BEI: Transparansi dan fundamental yang kuat tarik investasi RI

[original_title]

custompaperswriting.com – Berdasarkan pernyataan Direktur Utama PT Bursa Efek Indonesia (BEI), Jeffrey Hendrik, reformasi transparansi dan fundamental perusahaan yang solid diharapkan dapat memperkuat daya tarik investasi pasar modal Indonesia. Jeffrey menegaskan bahwa langkah-langkah reformasi ini ditujukan untuk meningkatkan kredibilitas serta tatanan tata kelola pasar.
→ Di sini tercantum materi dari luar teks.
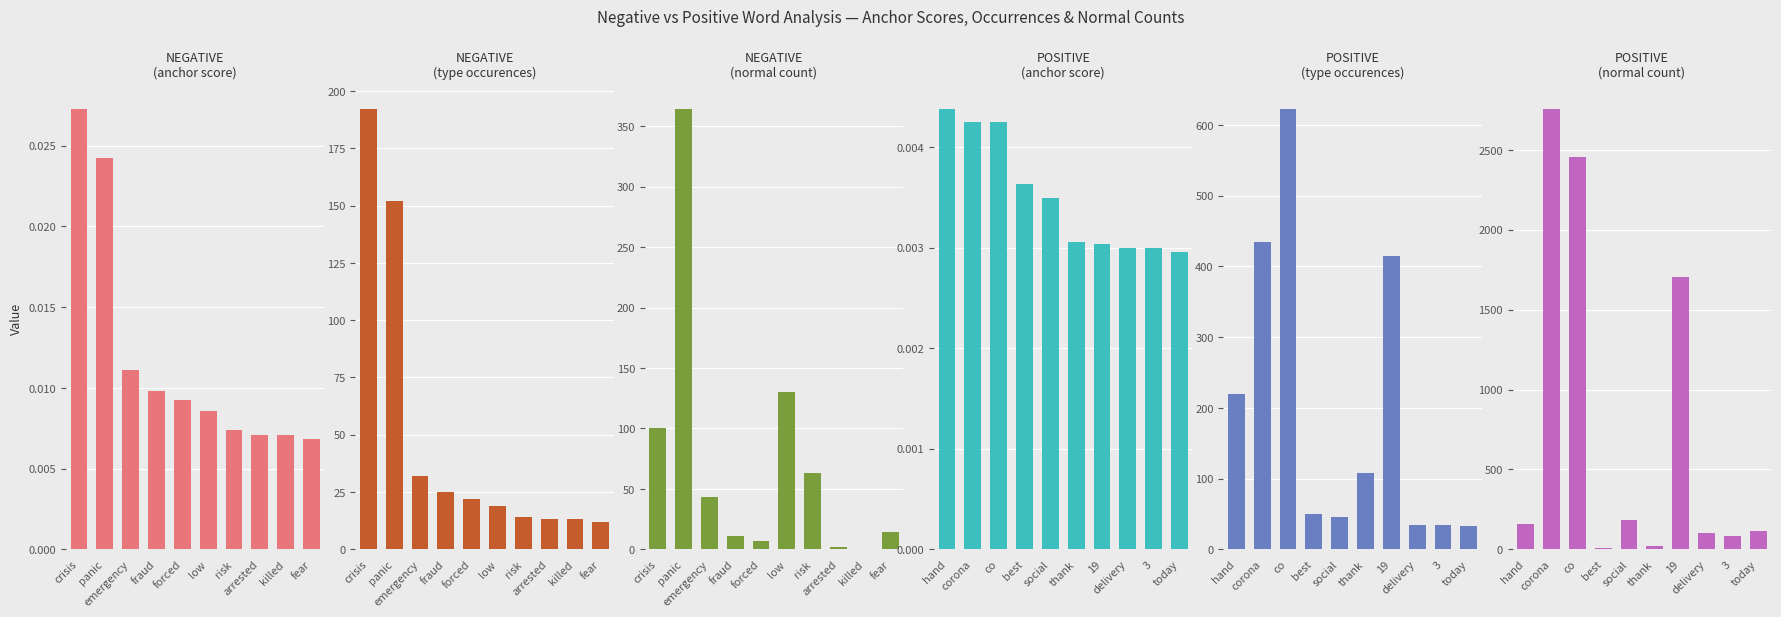

Between risk and fraud, which is larger?

fraud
Menurut data PT Kustodian Sentral Efek Indonesia (KSEI) per 30 Juni 2026, terdapat 28,9 juta Single Investor Identification (SID) yang menunjukkan meningkatnya partisipasi investor domestik. Investor saham dan surat berharga lainnya tercatat mencapai 9,9 juta SID, mengalami pertumbuhan 15,1 persen dibandingkan tahun sebelumnya. Saat ini, investor domestik menguasai 61 persen kepemilikan saham, yang terdiri dari 43,3 persen oleh institusi domestik dan 17,7 persen oleh investor ritel, sedangkan investor asing memiliki 39,1 persen.

Dalam transaksi di BEI, kontribusi dari investor domestik mencapai 65,5 persen. Sebagian besar berasal dari investor ritel yang berkontribusi 52,5 persen dan institusi domestik yang memberikan sumbangan 13 persen. Hal ini menandakan bahwa pasar modal Indonesia semakin didukung oleh basis investor domestik yang kuat.

Jeffrey juga menekankan peran Self-Regulatory Organization (SRO) dan Otoritas Jasa Keuangan (OJK) dalam mempercepat reformasi yang fokus pada peningkatan transparansi. Berbagai kebijakan reformasi seperti publikasi kepemilikan saham dan klasifikasi investor akan terus dilanjutkan. Selain itu, IHSG juga menunjukkan peluang bagi investor dengan valuasi pasar yang kompetitif dan kinerja emiten yang solid, di mana 73,46 persen dari 810 perusahaan tercatat membukukan laba bersih per 31 Maret 2026. Ini memberikan sinyal positif bagi para investor yang mencari investasi jangka panjang.